▸ **About this task**:
All of the entries should be restated word for word, but without their pictures.

▸ **Extracted material**:

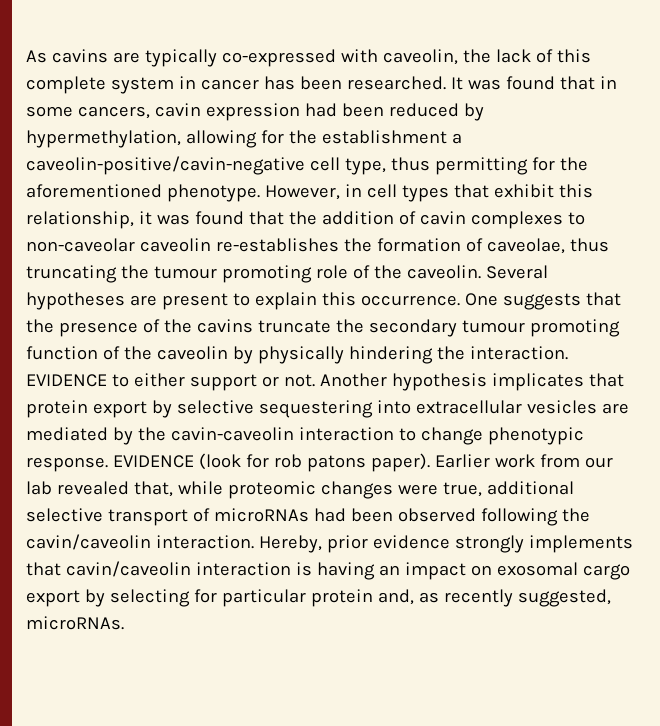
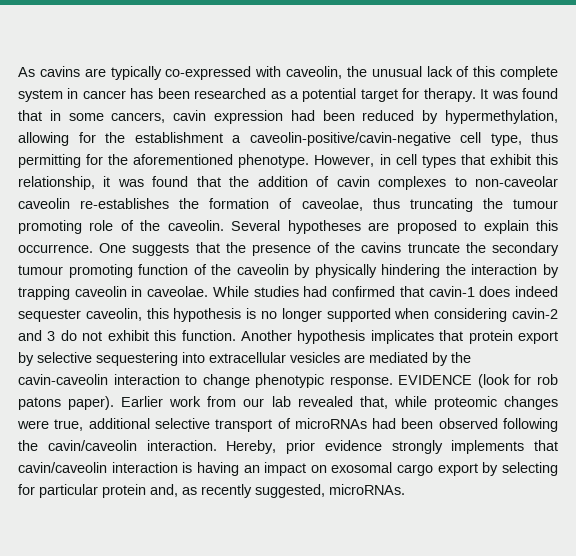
(491, 56) none -> [371,66,422,77] unusual
[346,76,446,90] researched. -> [194,88,476,102] researched as a potential target for therapy.
[161,293,228,310] present -> [396,220,457,234] proposed
[469,346,568,360] [26,373,315,391] interaction. EVIDENCE to either support or not. -> [471,264,559,278] [18,286,559,300] [18,308,558,322] [18,330,236,341] interaction by trapping caveolin in caveolae. While studies had confirmed that cavin-1 does indeed sequester caveolin, this hypothesis is no longer supported when considering cavin-2 and 3 do not exhibit this function.

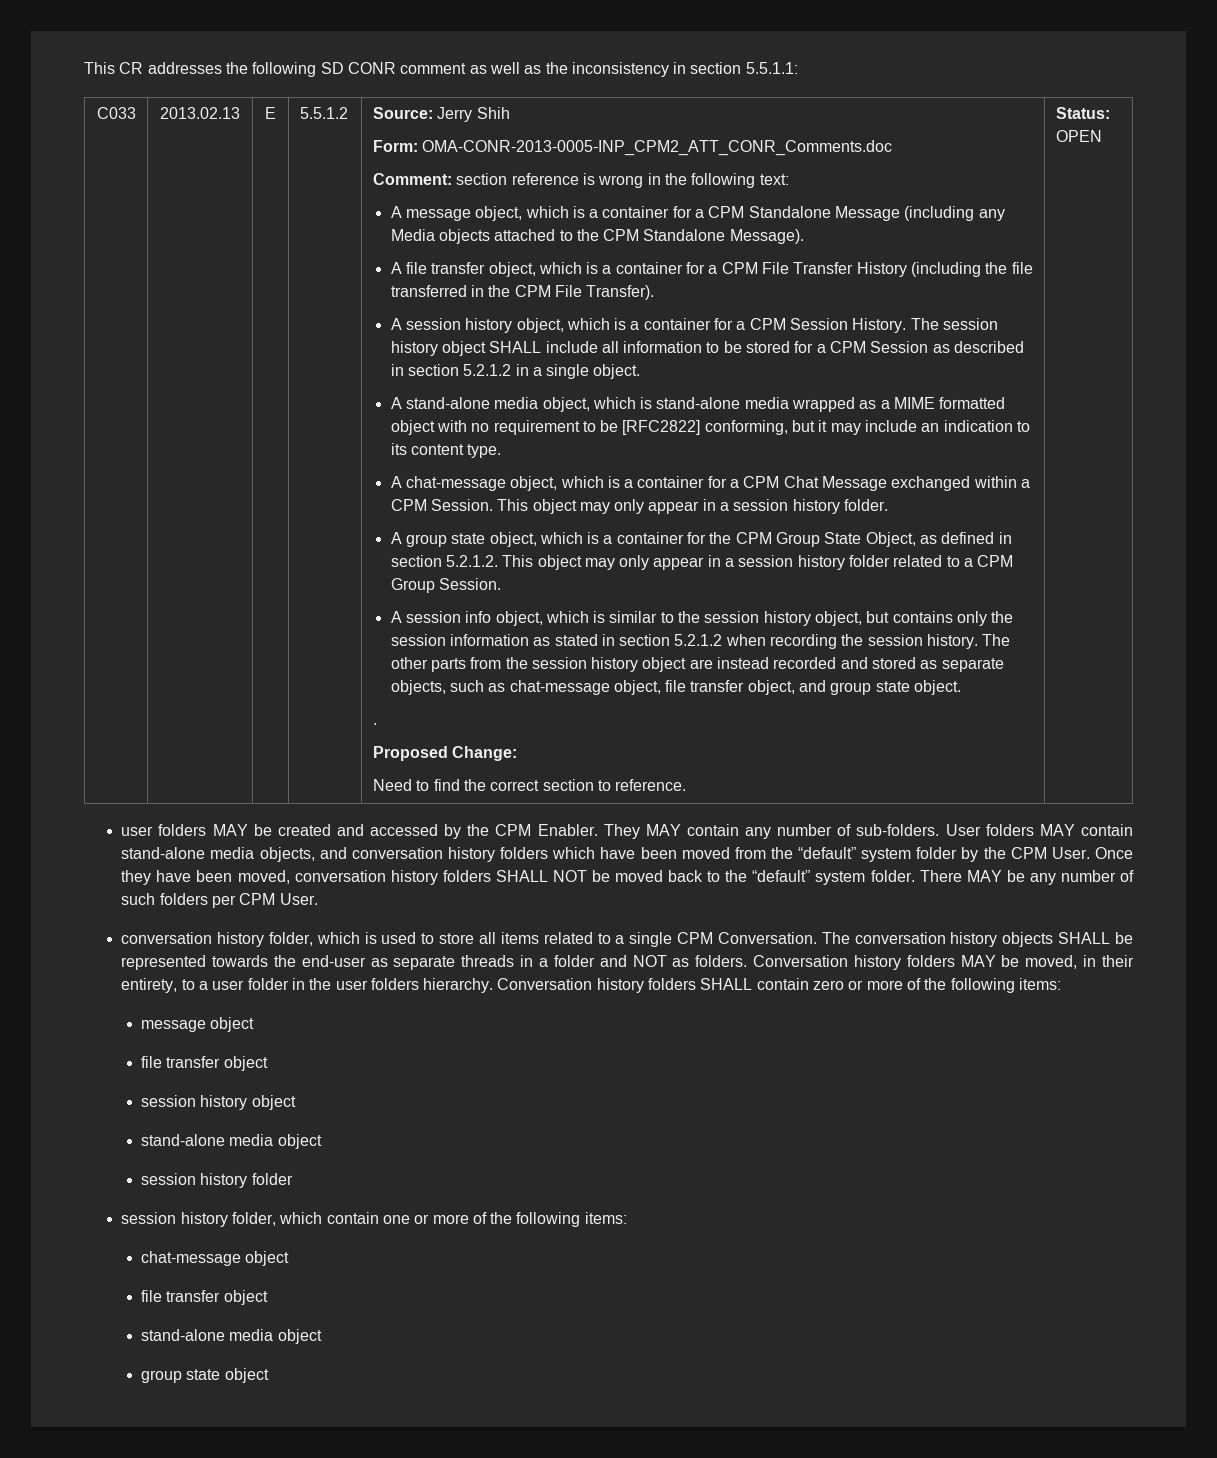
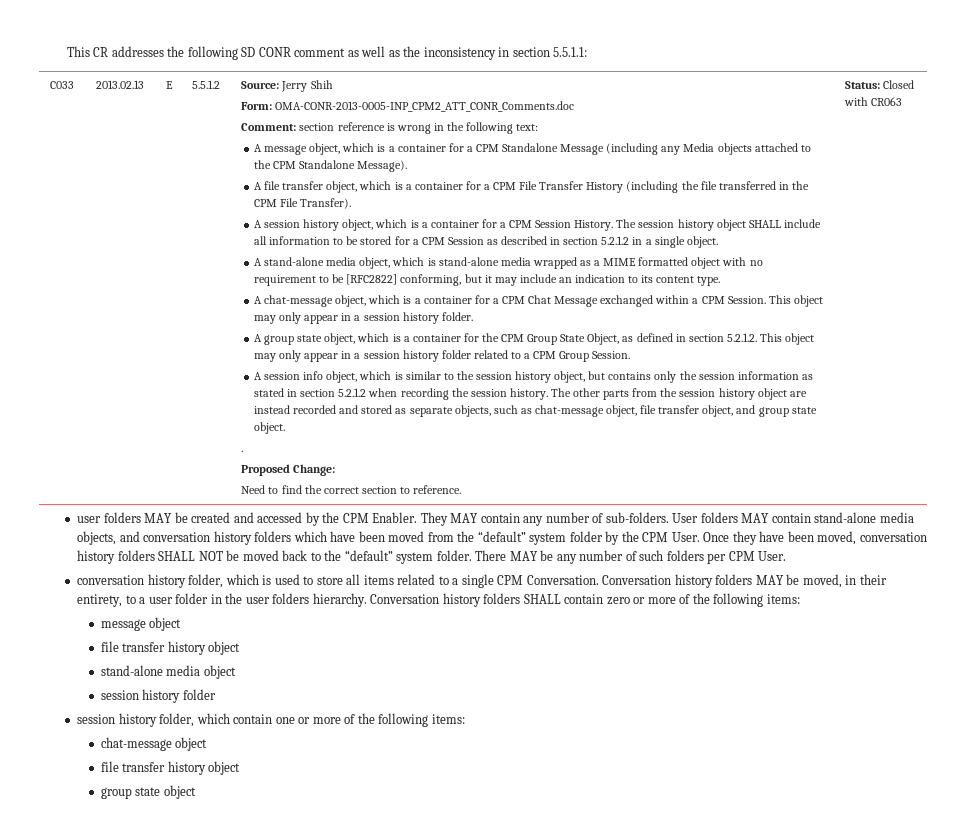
[1055,130,1102,142] OPEN -> [883,80,915,89] [844,97,903,106] Closed with CR063
[821,932,1133,947] [121,955,748,970] The conversation history objects SHALL be represented towards the end-user as separate threads in a folder and NOT as folders. -> (599, 580) none
[223,1056,268,1071] [140,1095,196,1107] object // session -> (166, 647) none
[223,1290,268,1305] [140,1329,274,1341] object // stand-alone media -> [167,761,206,775] history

▸ **Your solution**:
(491, 56) none -> [371,66,422,77] unusual
[346,76,446,90] researched. -> [194,88,476,102] researched as a potential target for therapy.
[161,293,228,310] present -> [396,220,457,234] proposed
[469,346,568,360] [26,373,315,391] interaction. EVIDENCE to either support or not. -> [471,264,559,278] [18,286,559,300] [18,308,558,322] [18,330,236,341] interaction by trapping caveolin in caveolae. While studies had confirmed that cavin-1 does indeed sequester caveolin, this hypothesis is no longer supported when considering cavin-2 and 3 do not exhibit this function.

[1055,130,1102,142] OPEN -> [883,80,915,89] [844,97,903,106] Closed with CR063
[821,932,1133,947] [121,955,748,970] The conversation history objects SHALL be represented towards the end-user as separate threads in a folder and NOT as folders. -> (599, 580) none
[223,1056,268,1071] [140,1095,196,1107] object // session -> (166, 647) none
[223,1290,268,1305] [140,1329,274,1341] object // stand-alone media -> [167,761,206,775] history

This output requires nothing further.